Practising fees are estimated to generate £21.4m in 2024/25, £2.5m more than in the current year. Just over 70% of this will go to the BSB, with the rest going to the Bar Council for so-called ‘permitted purposes’ – non-regulatory activities which the Legal Services Act 2007 allows it to levy on the profession.

The Bar’s share of the separate profession-wide levy which pays for the Legal Services Board and Legal Ombudsman will be £1.2m.

The BSB began its pay reforms last year in the light of independent advice which showed that it was paying nearly 20% less than the median benchmark for equivalent roles in other regulators.

The “severe difficulty” this was causing was “particularly acute in the investigations team and contributed to the low performance in completing investigations in a timely manner”, the consultation said.

The first year has had an impact. In the year to 31 July 2022, 52% of all external recruitment campaigns failed, but a year on that figure dropped to around 20%. Resignation rates have reduced from 19% to 13%.

“Nevertheless, it is essential to continue with the pay reforms to ensure that we do not lose the ground gained and can continue to recruit and retain people who are competent to deliver our regulatory functions.

“The board believes that the BSB must take pay off the table as a positive disincentive to joining or staying at the BSB if it is to be effective and judges that, to do so, pay at the BSB should be pitched for the medium-term at around the median for comparable regulatory roles.”

> To-do item A
Decide whether each statement below agrees with the passage on BSB fees and pay, answering yes or no and quoting the deciding words of the passage: (i) Practising fees are expected to bring in £21.4m in 2024/25. (ii) Resignation rates went up after the pay reforms began. (iii) Independent advice found the BSB was paying about 20% above the median benchmark for equivalent roles.
> To-do item B
Write a continuation of the passage on BSB fees and pay, starting after its final sentence.
The dataset entries have nothing to do with the passage on BSB fees and pay.

[Dataset entries]
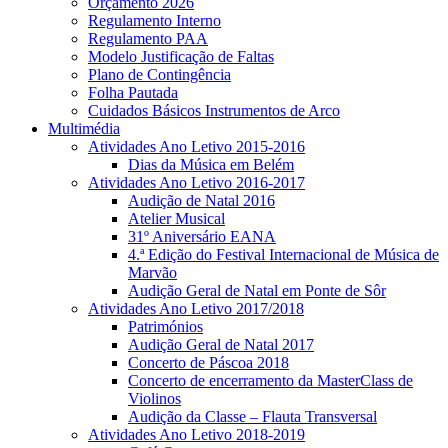
Orçamento 2026
Regulamento Interno
Regulamento PAA
Modelo Justificação de Faltas
Plano de Contingência
Folha Pautada
Cuidados Básicos Instrumentos de Arco
Multimédia
Atividades Ano Letivo 2015-2016
Dias da Música em Belém
Atividades Ano Letivo 2016-2017
Audição de Natal 2016
Atelier Musical
31º Aniversário EANA
4.ª Edição do Festival Internacional de Música de
Marvão
Audição Geral de Natal em Ponte de Sôr
Atividades Ano Letivo 2017/2018
Patrimónios
Audição Geral de Natal 2017
Concerto de Páscoa 2018
Concerto de encerramento da MasterClass de
Violinos
Audição da Classe – Flauta Transversal
Atividades Ano Letivo 2018-2019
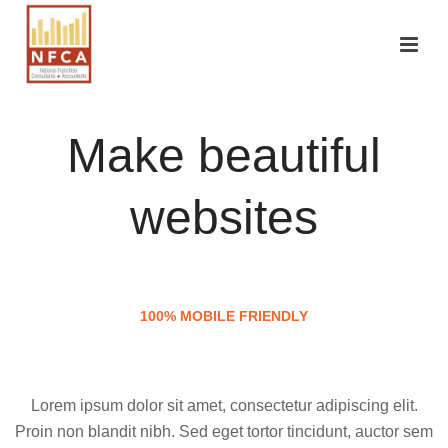
Make beautiful
websites
100% MOBILE FRIENDLY
Lorem ipsum dolor sit amet, consectetur adipiscing elit.
Proin non blandit nibh. Sed eget tortor tincidunt, auctor sem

> Exercise response A
(i) Yes: "Practising fees are estimated to generate £21.4m in 2024/25"
(ii) No: "Resignation rates have reduced from 19% to 13%."
(iii) No: "it was paying nearly 20% less than the median benchmark for equivalent roles in other regulators"

> Exercise response B
Other extra costs highlighted included £74,000 due to an uplift in the daily rate for non-executives “and various other increases across departments”, £46,000 for a new Legal Choices website contribution – after the BSB recently rejoined it – and £49,000 due to switching back to paper exams for Bar students in the wake of evidence of cheating in online exams.

City law firm Fieldfisher is carrying out an end-to-end review of the BSB’s enforcement system and the regulator has allocated £225,000 to implement its recommendations.

An increase of £132,000 in the budget for the BSB’s legal and enforcement department is primarily to meet “anticipated legal defence costs and the increased costs of prosecution of disciplinary tribunals as a direct consequence of our efforts to clear cases under investigation over the past year (which has created a peak in the number of matters referred to tribunal)”.

Another extra cost was £111,000 allocated to the BSB to meet historic liabilities for holiday pay for contractors who are deemed to be workers.

This is likely to refer to a case brought by a barrister, Robin Somerville, who sat as a tribunal chair for the Nursing and Midwifery Council and successfully argued that he was a ‘worker’ and entitled to sickness and holiday pay.

The consultation closes on 5 January.